With an hour and half before government shutdown, it wasn’t Senate Majority Leader Harry Reid, House Speaker John Boehner and President Barack Obama who shook hands to seal what the majority leader later called an “historic” agreement. It was their top liaisons who shook hands first, tucked away in a room on the fourth floor of the Capitol. It was a fitting end to a tortuous weeks-long negotiations process for Reid Chief of Staff Krone, Boehner Chief of Staff Jackson and White House legislative director Nabors — the men who continued to hammer away at an agreement, even as their bosses publicly traded jabs.

Friday night, Boehner began briefing his caucus in the Capitol basement at 9:45 p.m. without a final deal in his hands. Four floors above, the three top staffers were facing what one person in the room described as the “now or never” moment. By 10:30 p.m., the three surrogates shook hands on the deal. Within moments, both Krone and Nabors received phone calls from their respective bosses, “wanting to know what the hell was going on,” according to a top Senate leadership aide. Reid and the president didn’t know a deal had been made, and for the first time in weeks, Krone and Nabors had the answer to that question their bosses wanted to hear. It’s done.

It also was Jackson and Krone who ultimately struck the deal on Title X, the family planning policy rider that almost sunk the negotiations. Reid had pitched the idea of holding a separate vote on the measure to Boehner in the Oval Office, where the Republican rebuffed the offer in front of the president. Jackson later called Krone suggesting the vote as a framework. Krone convinced his boss to take the deal.

“I never met him until we started this,” Reid said of Jackson on the Senate in the waning hours of Friday night. “But he is a real professional. It’s been very difficult to work through all this stuff, but I admire his professionalism.”

Speaker John Boehner (R-Ohio)

Boehner may have been outnumbered by Democrats at the table 2-to-1, but by the way the final deal shaped up, you wouldn’t know it. The Speaker got $38.5 billion dollars in cuts, including $2 billion in a short-term stopgap measure running through Thursday as staffers put the finishing touches on his long-term deal. Boehner also forced the Senate to hold votes on Title X family planning funds and on defunding President Obama’s health care reform law. And then there’s the DC school vouchers program — a pet cause of the speaker — which was reinstated in the deal.

Perhaps more important, Boehner proved he can keep his caucus mostly in line when it counts. For weeks Democrats said the tea party-wing of Boehner’s conference was pushing negotiations toward a shutdown, by demanding deeper and deeper cuts. With a shutdown averted, Boehner cleared a key hurdle. Though it doesn’t mean the road ahead with a final vote on the long-term deal will be without bumps.

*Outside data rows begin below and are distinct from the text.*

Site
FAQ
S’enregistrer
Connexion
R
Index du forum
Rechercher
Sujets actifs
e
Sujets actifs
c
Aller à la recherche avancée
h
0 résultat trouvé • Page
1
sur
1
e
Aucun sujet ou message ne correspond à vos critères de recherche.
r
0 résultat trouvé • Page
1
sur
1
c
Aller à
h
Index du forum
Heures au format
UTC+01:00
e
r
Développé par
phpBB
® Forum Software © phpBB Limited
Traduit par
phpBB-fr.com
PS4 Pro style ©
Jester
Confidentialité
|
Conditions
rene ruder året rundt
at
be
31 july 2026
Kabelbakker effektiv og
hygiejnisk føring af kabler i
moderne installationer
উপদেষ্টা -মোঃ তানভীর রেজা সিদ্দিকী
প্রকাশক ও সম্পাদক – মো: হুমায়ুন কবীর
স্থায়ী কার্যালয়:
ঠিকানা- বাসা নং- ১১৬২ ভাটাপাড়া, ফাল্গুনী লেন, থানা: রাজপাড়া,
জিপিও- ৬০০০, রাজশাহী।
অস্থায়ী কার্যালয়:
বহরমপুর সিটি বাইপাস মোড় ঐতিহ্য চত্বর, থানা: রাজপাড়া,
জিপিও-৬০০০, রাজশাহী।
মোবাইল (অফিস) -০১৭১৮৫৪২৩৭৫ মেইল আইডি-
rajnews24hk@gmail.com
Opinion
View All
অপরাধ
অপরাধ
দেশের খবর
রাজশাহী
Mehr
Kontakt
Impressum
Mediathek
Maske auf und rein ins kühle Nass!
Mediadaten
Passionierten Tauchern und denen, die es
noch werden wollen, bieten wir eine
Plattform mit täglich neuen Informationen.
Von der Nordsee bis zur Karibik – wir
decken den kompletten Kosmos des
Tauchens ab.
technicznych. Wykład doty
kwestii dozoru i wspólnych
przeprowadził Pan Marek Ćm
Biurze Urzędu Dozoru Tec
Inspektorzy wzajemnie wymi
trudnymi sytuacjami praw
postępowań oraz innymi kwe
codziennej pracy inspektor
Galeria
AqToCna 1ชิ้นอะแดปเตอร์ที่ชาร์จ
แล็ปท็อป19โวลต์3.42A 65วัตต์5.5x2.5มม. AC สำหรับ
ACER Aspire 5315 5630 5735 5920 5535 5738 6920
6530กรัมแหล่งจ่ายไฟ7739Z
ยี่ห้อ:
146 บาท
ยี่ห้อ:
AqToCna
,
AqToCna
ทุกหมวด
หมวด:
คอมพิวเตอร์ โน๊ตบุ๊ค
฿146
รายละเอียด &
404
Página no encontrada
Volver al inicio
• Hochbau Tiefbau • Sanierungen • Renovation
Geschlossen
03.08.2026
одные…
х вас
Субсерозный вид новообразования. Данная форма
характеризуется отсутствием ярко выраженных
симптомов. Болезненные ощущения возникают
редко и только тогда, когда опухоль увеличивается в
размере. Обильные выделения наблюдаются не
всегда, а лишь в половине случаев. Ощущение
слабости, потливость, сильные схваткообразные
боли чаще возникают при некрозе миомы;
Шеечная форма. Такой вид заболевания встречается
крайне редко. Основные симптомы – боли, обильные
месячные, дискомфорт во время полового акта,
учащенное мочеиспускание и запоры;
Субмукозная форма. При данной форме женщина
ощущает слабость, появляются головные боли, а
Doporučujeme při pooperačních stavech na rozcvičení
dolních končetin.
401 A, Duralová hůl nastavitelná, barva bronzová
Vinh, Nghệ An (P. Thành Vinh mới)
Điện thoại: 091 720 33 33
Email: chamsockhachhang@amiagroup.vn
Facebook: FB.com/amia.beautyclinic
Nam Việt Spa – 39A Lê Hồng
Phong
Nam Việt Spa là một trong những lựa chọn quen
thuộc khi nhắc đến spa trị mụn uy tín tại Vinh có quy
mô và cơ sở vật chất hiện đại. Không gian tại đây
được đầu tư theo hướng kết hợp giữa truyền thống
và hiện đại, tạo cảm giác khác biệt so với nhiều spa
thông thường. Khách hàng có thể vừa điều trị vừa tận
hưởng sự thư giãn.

Plus, by pressing to get the most bang for his buck in these spending negotiations, he will have a better case to make to even the most passionate tea party lawmakers when the even more important debt limit vote comes sometime before mid-May. An 11th hour vote on raising the nation’s debt ceiling, or failure to do so, has serious consequences for the global economy as the threat of American default is much more serious than government shutdown. Now, Boehner can go to his caucus and leverage, ‘Remember when I got all those extra cuts for you by putting Democrats on the ropes’ into support.